N children have some chocolates, the i-th of them having A_i chocolates initially.
Can the chocolates be redistributed such that each child has at least one, and no two children have a difference of \gt K in their chocolates?

EXPLANATION:

Since we’re allowed to freely redistribute the chocolates, the initial A_i values don’t really matter: the only thing we care about is S = A_1 + A_2 + \ldots + A_N, the total number of chocolates.

First, let’s satisfy the condition that each child receives at least one chocolate, by giving one to each child.
If S \lt N this is impossible and the answer is No, otherwise we’re left with S - N chocolates to distribute.

Notice that it’s always possible to make the maximum difference between two children be \leq 1, by just giving chocolates in order and cycling around.
That is, give a chocolate to child 1, then to 2, then to 3, and so on till you reach N. Then restart the process from 1 again; and continue this till you run out of chocolates.

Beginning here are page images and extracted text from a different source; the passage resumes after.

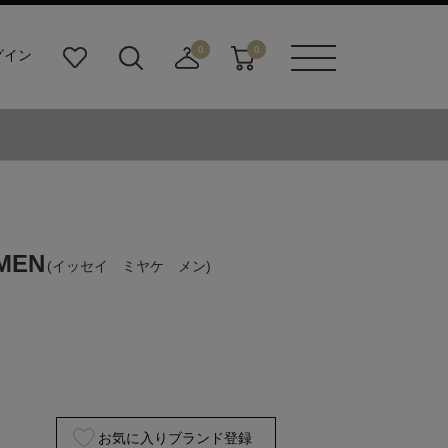
0
0
グイン
お
検
店
カ
メニュ
気
索
舗
ー
ーボタ
に
ビ
取
ト
ン
入
ル
り
り
ダ
寄
ー
せ
ボ
カ
タ
ー
ン
ト
 MEN
(イッセイ ミヤケ メン)
お気に入りブランド登録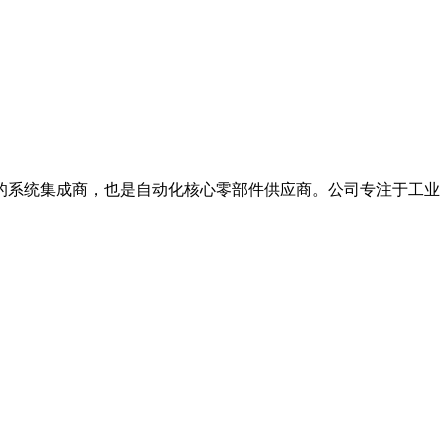
系统集成商，也是自动化核心零部件供应商。公司专注于工业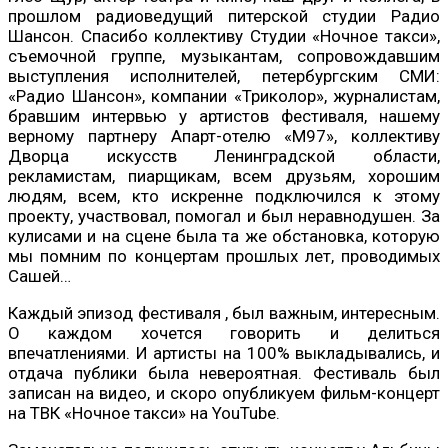
прошлом радиоведущий питерской студии Радио
Шансон. Спасибо коллективу Студии «Ночное такси»,
съемочной группе, музыкантам, сопровождавшим
выступления исполнителей, петербургским СМИ:
«Радио Шансон», компании «Триколор», журналистам,
бравшим интервью у артистов фестиваля, нашему
верному партнеру Апарт-отелю «М97», коллективу
Дворца искусств Ленинградской области,
рекламистам, пиарщикам, всем друзьям, хорошим
людям, всем, кто искренне подключился к этому
проекту, участвовал, помогал и был неравнодушен. За
кулисами и на сцене была та же обстановка, которую
мы помним по концертам прошлых лет, проводимых
Сашей…
Каждый эпизод фестиваля , был важным, интересным.
О каждом хочется говорить и делиться
впечатлениями. И артисты на 100% выкладывались, и
отдача публики была невероятная. Фестиваль был
записан на видео, и скоро опубликуем фильм-концерт
на ТВК «Ночное такси» на YouTube.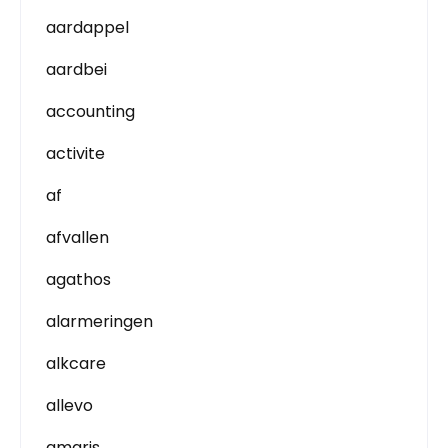
aardappel
aardbei
accounting
activite
af
afvallen
agathos
alarmeringen
alkcare
allevo
amaris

So, if S \geq N and K \geq 1, the answer is immediately "Yes".
That only leaves the case when S \geq N and K = 0.
However, K = 0 means that all the children should have an equal number of chocolates.
There are S chocolates in total, so the only way this is possible is if each one receives \frac{S}{N} of them - which requires \frac{S}{N} to be an integer, i.e, N should divide S.

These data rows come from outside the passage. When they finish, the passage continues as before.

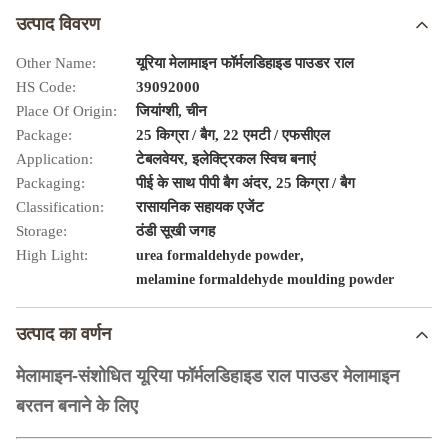
उत्पाद विवरण
Other Name:
यूरिया मेलामाइन फॉर्मलडिहाइड पाउडर राल
HS Code:
39092000
Place Of Origin:
जियांग्शी, चीन
Package:
25 किग्रा / बैग, 22 एमटी / एफसीएल
Application:
टेबलवेयर, इलेक्ट्रिकल स्विच बनाएं
Packaging:
पीई के साथ पीपी बैग अंदर, 25 किग्रा / बैग
Classification:
रासायनिक सहायक एजेंट
Storage:
ठंडी सूखी जगह
High Light:
,
urea formaldehyde powder
melamine formaldehyde moulding powder
उत्पाद का वर्णन
मेलामाइन-संशोधित यूरिया फॉर्मलडिहाइड राल पाउडर मेलामाइन
बरतन बनाने के लिए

Putting everything together:

• Let S = sum(A_i).
  If S \lt N, the answer is "No".
• If S \geq N and K \geq 1, the answer is "Yes".
• If S \geq N and K = 0, the answer is "Yes" if N divides S and "No" otherwise.

TIME COMPLEXITY

\mathcal{O}(N) per testcase.

CODE:

for _ in range(int(input())):
    n, k = map(int, input().split())
    chocolates = sum(list(map(int, input().split())))
    if k == 0: print('Yes' if chocolates%n == 0 and chocolates > 0 else 'No')
    else: print('Yes' if chocolates >= n else 'No')

Here’s a code in C++

#include <iostream>
using namespace std;

int main() {
	// your code goes here
	int T;
	cin >> T;
	while(T--){
	    int N, k;
	    cin >> N >> k;
	    int sum = 0;
	    for(int i = 0; i < N; i++){
	        int num; cin >> num;
	        sum += num;
	    }
	    
	    if(sum < N){
	        cout << "NO\n";
	    }
	    else if(sum == N){
	        cout << "YES\n";
	    }
	    else{
	        int R = sum - N;
	        if(R < N){
	            if(k >= 1){
	                cout << "YES\n";    
	            }
	            else{
	                cout << "NO\n";
	            }
	        }
	        else if(R == N){
	            cout << "YES\n";
	        }
	        else{
	            int r = (R % N);
	            if(r == 0){
	                cout << "YES\n";
	            }
	            else{
                    if(k >= 1){
    	                cout << "YES\n";    
    	            }
    	            else{
    	                cout << "NO\n";
    	            }
	            }
	        }
	    }
	}
	return 0;
}

It’s certainly not the best implementation out there, as I just wrote whatever first came to my mind.
Hope it helps.